EXERCISE AIM: Look for the line that contains "Degree Name"; output that line and every line after it exactly, through the final line of the material below, and nothing else.

INPUT DATA:
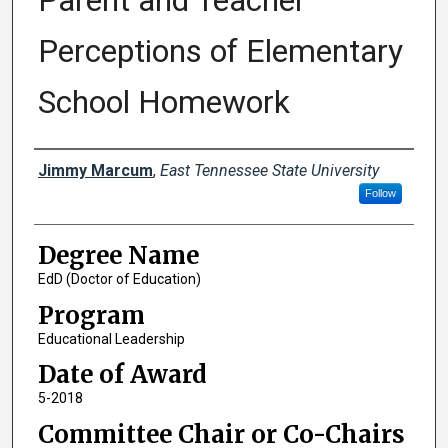
Parent and Teacher
Perceptions of Elementary
School Homework
Author
Jimmy Marcum
,
East Tennessee State University
Follow
Degree Name
EdD (Doctor of Education)
Program
Educational Leadership
Date of Award
5-2018
Committee Chair or Co-Chairs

EXERCISE OUTPUT:
Degree Name
EdD (Doctor of Education)
Program
Educational Leadership
Date of Award
5-2018
Committee Chair or Co-Chairs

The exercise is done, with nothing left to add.